* Written task
Write out the entries exactly, leaving out every picture.

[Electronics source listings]
──────
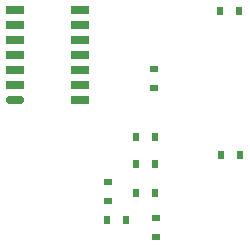
<source format=gbp>
%FSLAX24Y24*%
%MOIN*%
G70*
G01*
G75*
G04 Layer_Color=128*
%ADD10R,0.0280X0.0159*%
%ADD11R,0.0450X0.0450*%
%ADD12R,0.0315X0.0236*%
%ADD13R,0.0236X0.0315*%
%ADD14R,0.0689X0.0433*%
%ADD15R,0.0689X0.0256*%
G04:AMPARAMS|DCode=16|XSize=68.9mil|YSize=25.6mil|CornerRadius=0mil|HoleSize=0mil|Usage=FLASHONLY|Rotation=0.000|XOffset=0mil|YOffset=0mil|HoleType=Round|Shape=Octagon|*
%AMOCTAGOND16*
4,1,8,0.0344,-0.0064,0.0344,0.0064,0.0281,0.0128,-0.0281,0.0128,-0.0344,0.0064,-0.0344,-0.0064,-0.0281,-0.0128,0.0281,-0.0128,0.0344,-0.0064,0.0*
%
%ADD16OCTAGOND16*%

%ADD17R,0.0950X0.1300*%
%ADD18R,0.0984X0.0394*%
%ADD19C,0.0100*%
%ADD20C,0.0197*%
%ADD21C,0.0256*%
%ADD22C,0.0787*%
%ADD23C,0.0315*%
%ADD24R,0.0400X0.0850*%
%ADD25R,0.0550X0.0150*%
%ADD26R,0.1000X0.0300*%
%ADD27R,0.0950X0.0700*%
%ADD28R,0.0600X0.0700*%
%ADD29R,0.1575X0.0394*%
%ADD30R,0.1181X0.0394*%
%ADD31R,0.1575X0.1181*%
%ADD32R,0.1181X0.1575*%
%ADD33C,0.0220*%
%ADD34C,0.0250*%
G04:AMPARAMS|DCode=35|XSize=59.1mil|YSize=26.7mil|CornerRadius=0mil|HoleSize=0mil|Usage=FLASHONLY|Rotation=0.000|XOffset=0mil|YOffset=0mil|HoleType=Round|Shape=Octagon|*
%AMOCTAGOND35*
4,1,8,0.0295,-0.0067,0.0295,0.0067,0.0229,0.0133,-0.0229,0.0133,-0.0295,0.0067,-0.0295,-0.0067,-0.0229,-0.0133,0.0229,-0.0133,0.0295,-0.0067,0.0*
%
%ADD35OCTAGOND35*%

%ADD36R,0.0591X0.0267*%
%ADD37R,0.1102X0.0276*%
%ADD38R,0.1063X0.0315*%
%ADD39R,0.1102X0.0236*%
%ADD40R,0.1102X0.0197*%
%ADD41R,0.1142X0.0315*%
%ADD42R,0.1181X0.0354*%
%ADD43R,0.1142X0.0394*%
%ADD44C,0.0050*%
%ADD45C,0.0060*%
%ADD46C,0.0075*%
%ADD47R,0.1575X1.2598*%
%ADD48R,1.2598X0.1575*%
%ADD49R,1.2598X0.1575*%
%ADD50R,0.1575X1.2598*%
%ADD51R,0.0360X0.0239*%
%ADD52R,0.0530X0.0530*%
%ADD53R,0.0395X0.0316*%
%ADD54R,0.0316X0.0395*%
%ADD55R,0.0769X0.0513*%
%ADD56R,0.0769X0.0336*%
G04:AMPARAMS|DCode=57|XSize=76.9mil|YSize=33.6mil|CornerRadius=0mil|HoleSize=0mil|Usage=FLASHONLY|Rotation=0.000|XOffset=0mil|YOffset=0mil|HoleType=Round|Shape=Octagon|*
%AMOCTAGOND57*
4,1,8,0.0384,-0.0084,0.0384,0.0084,0.0301,0.0168,-0.0301,0.0168,-0.0384,0.0084,-0.0384,-0.0084,-0.0301,-0.0168,0.0301,-0.0168,0.0384,-0.0084,0.0*
%
%ADD57OCTAGOND57*%

%ADD58R,0.1030X0.1380*%
%ADD59R,0.1064X0.0474*%
%ADD60R,0.0080X0.0080*%
%ADD61R,0.1655X0.0474*%
%ADD62R,0.1261X0.0474*%
%ADD63R,0.1655X0.1261*%
%ADD64R,0.1261X0.1655*%
%ADD65C,0.0300*%
%ADD66C,0.0330*%
G04:AMPARAMS|DCode=67|XSize=67.1mil|YSize=34.7mil|CornerRadius=0mil|HoleSize=0mil|Usage=FLASHONLY|Rotation=0.000|XOffset=0mil|YOffset=0mil|HoleType=Round|Shape=Octagon|*
%AMOCTAGOND67*
4,1,8,0.0335,-0.0087,0.0335,0.0087,0.0249,0.0173,-0.0249,0.0173,-0.0335,0.0087,-0.0335,-0.0087,-0.0249,-0.0173,0.0249,-0.0173,0.0335,-0.0087,0.0*
%
%ADD67OCTAGOND67*%

%ADD68R,0.0671X0.0347*%
D12*
X98430Y65793D02*
D03*
Y65163D02*
D03*
X98480Y60843D02*
D03*
Y60213D02*
D03*
X96880Y61413D02*
D03*
Y62043D02*
D03*
D13*
X100665Y62928D02*
D03*
X101294D02*
D03*
X100615Y67728D02*
D03*
X101244D02*
D03*
X97494Y60778D02*
D03*
X96865D02*
D03*
X98444Y63528D02*
D03*
X97815D02*
D03*
X98444Y62628D02*
D03*
X97815D02*
D03*
X98444Y61678D02*
D03*
X97815D02*
D03*
D35*
X93780Y64778D02*
D03*
D36*
Y65278D02*
D03*
Y65778D02*
D03*
Y66278D02*
D03*
Y66778D02*
D03*
Y67278D02*
D03*
Y67778D02*
D03*
X95945Y64778D02*
D03*
Y65278D02*
D03*
Y65778D02*
D03*
Y66278D02*
D03*
Y66778D02*
D03*
Y67278D02*
D03*
Y67778D02*
D03*
M02*

</source>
──────
* Finished exercise
<source format=gbp>
%FSLAX24Y24*%
%MOIN*%
G70*
G01*
G75*
G04 Layer_Color=128*
%ADD10R,0.0280X0.0159*%
%ADD11R,0.0450X0.0450*%
%ADD12R,0.0315X0.0236*%
%ADD13R,0.0236X0.0315*%
%ADD14R,0.0689X0.0433*%
%ADD15R,0.0689X0.0256*%
G04:AMPARAMS|DCode=16|XSize=68.9mil|YSize=25.6mil|CornerRadius=0mil|HoleSize=0mil|Usage=FLASHONLY|Rotation=0.000|XOffset=0mil|YOffset=0mil|HoleType=Round|Shape=Octagon|*
%AMOCTAGOND16*
4,1,8,0.0344,-0.0064,0.0344,0.0064,0.0281,0.0128,-0.0281,0.0128,-0.0344,0.0064,-0.0344,-0.0064,-0.0281,-0.0128,0.0281,-0.0128,0.0344,-0.0064,0.0*
%
%ADD16OCTAGOND16*%

%ADD17R,0.0950X0.1300*%
%ADD18R,0.0984X0.0394*%
%ADD19C,0.0100*%
%ADD20C,0.0197*%
%ADD21C,0.0256*%
%ADD22C,0.0787*%
%ADD23C,0.0315*%
%ADD24R,0.0400X0.0850*%
%ADD25R,0.0550X0.0150*%
%ADD26R,0.1000X0.0300*%
%ADD27R,0.0950X0.0700*%
%ADD28R,0.0600X0.0700*%
%ADD29R,0.1575X0.0394*%
%ADD30R,0.1181X0.0394*%
%ADD31R,0.1575X0.1181*%
%ADD32R,0.1181X0.1575*%
%ADD33C,0.0220*%
%ADD34C,0.0250*%
G04:AMPARAMS|DCode=35|XSize=59.1mil|YSize=26.7mil|CornerRadius=0mil|HoleSize=0mil|Usage=FLASHONLY|Rotation=0.000|XOffset=0mil|YOffset=0mil|HoleType=Round|Shape=Octagon|*
%AMOCTAGOND35*
4,1,8,0.0295,-0.0067,0.0295,0.0067,0.0229,0.0133,-0.0229,0.0133,-0.0295,0.0067,-0.0295,-0.0067,-0.0229,-0.0133,0.0229,-0.0133,0.0295,-0.0067,0.0*
%
%ADD35OCTAGOND35*%

%ADD36R,0.0591X0.0267*%
%ADD37R,0.1102X0.0276*%
%ADD38R,0.1063X0.0315*%
%ADD39R,0.1102X0.0236*%
%ADD40R,0.1102X0.0197*%
%ADD41R,0.1142X0.0315*%
%ADD42R,0.1181X0.0354*%
%ADD43R,0.1142X0.0394*%
%ADD44C,0.0050*%
%ADD45C,0.0060*%
%ADD46C,0.0075*%
%ADD47R,0.1575X1.2598*%
%ADD48R,1.2598X0.1575*%
%ADD49R,1.2598X0.1575*%
%ADD50R,0.1575X1.2598*%
%ADD51R,0.0360X0.0239*%
%ADD52R,0.0530X0.0530*%
%ADD53R,0.0395X0.0316*%
%ADD54R,0.0316X0.0395*%
%ADD55R,0.0769X0.0513*%
%ADD56R,0.0769X0.0336*%
G04:AMPARAMS|DCode=57|XSize=76.9mil|YSize=33.6mil|CornerRadius=0mil|HoleSize=0mil|Usage=FLASHONLY|Rotation=0.000|XOffset=0mil|YOffset=0mil|HoleType=Round|Shape=Octagon|*
%AMOCTAGOND57*
4,1,8,0.0384,-0.0084,0.0384,0.0084,0.0301,0.0168,-0.0301,0.0168,-0.0384,0.0084,-0.0384,-0.0084,-0.0301,-0.0168,0.0301,-0.0168,0.0384,-0.0084,0.0*
%
%ADD57OCTAGOND57*%

%ADD58R,0.1030X0.1380*%
%ADD59R,0.1064X0.0474*%
%ADD60R,0.0080X0.0080*%
%ADD61R,0.1655X0.0474*%
%ADD62R,0.1261X0.0474*%
%ADD63R,0.1655X0.1261*%
%ADD64R,0.1261X0.1655*%
%ADD65C,0.0300*%
%ADD66C,0.0330*%
G04:AMPARAMS|DCode=67|XSize=67.1mil|YSize=34.7mil|CornerRadius=0mil|HoleSize=0mil|Usage=FLASHONLY|Rotation=0.000|XOffset=0mil|YOffset=0mil|HoleType=Round|Shape=Octagon|*
%AMOCTAGOND67*
4,1,8,0.0335,-0.0087,0.0335,0.0087,0.0249,0.0173,-0.0249,0.0173,-0.0335,0.0087,-0.0335,-0.0087,-0.0249,-0.0173,0.0249,-0.0173,0.0335,-0.0087,0.0*
%
%ADD67OCTAGOND67*%

%ADD68R,0.0671X0.0347*%
D12*
X98430Y65793D02*
D03*
Y65163D02*
D03*
X98480Y60843D02*
D03*
Y60213D02*
D03*
X96880Y61413D02*
D03*
Y62043D02*
D03*
D13*
X100665Y62928D02*
D03*
X101294D02*
D03*
X100615Y67728D02*
D03*
X101244D02*
D03*
X97494Y60778D02*
D03*
X96865D02*
D03*
X98444Y63528D02*
D03*
X97815D02*
D03*
X98444Y62628D02*
D03*
X97815D02*
D03*
X98444Y61678D02*
D03*
X97815D02*
D03*
D35*
X93780Y64778D02*
D03*
D36*
Y65278D02*
D03*
Y65778D02*
D03*
Y66278D02*
D03*
Y66778D02*
D03*
Y67278D02*
D03*
Y67778D02*
D03*
X95945Y64778D02*
D03*
Y65278D02*
D03*
Y65778D02*
D03*
Y66278D02*
D03*
Y66778D02*
D03*
Y67278D02*
D03*
Y67778D02*
D03*
M02*

</source>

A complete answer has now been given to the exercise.